Every sacred book, successively, has been accepted in the faith that it was to be the final resting-place of the sojourning soul; but after all, it was but a caravansary which supplied refreshment to the traveller, and directed him farther on his way to Isphahan or Bagdat. Thank God, no Hindoo tyranny prevailed at the framing of the world, but we are freemen of the universe, and not sentenced to any caste.

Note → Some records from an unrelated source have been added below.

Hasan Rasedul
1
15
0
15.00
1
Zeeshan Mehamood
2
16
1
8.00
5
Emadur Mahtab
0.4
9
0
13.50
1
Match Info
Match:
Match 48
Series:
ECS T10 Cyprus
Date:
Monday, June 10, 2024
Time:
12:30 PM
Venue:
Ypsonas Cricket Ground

I know of no book which has come down to us with grander pretensions than this, and it is so impersonal and sincere that it is never offensive nor ridiculous. Compare the modes in which modern literature is advertised with the prospectus of this book, and think what a reading public it addresses, what criticism it expects. It seems to have been uttered from some eastern summit, with a sober morning prescience in the dawn of time, and you cannot read a sentence without being elevated as upon the table-land of the Ghauts. It has such a rhythm as the winds of the desert, such a tide as the Ganges, and is as superior to criticism as the Himmaleh Mountains. Its tone is of such unrelaxed fibre, that even at this late day, unworn by time, it wears the English and the Sanscrit dress indifferently; and its fixed sentences keep up their distant fires still, like the stars, by whose dissipated rays this lower world is illumined. The whole book by noble gestures and inclinations renders many words unnecessary. English sense has toiled, but Hindoo wisdom never perspired. Though the sentences open as we read them, unexpensively, and at first almost unmeaningly, as the petals of a flower, they sometimes startle us with that rare kind of wisdom which could only have been learned from the most trivial experience; but it comes to us as refined as the porcelain earth which subsides to the bottom of the ocean.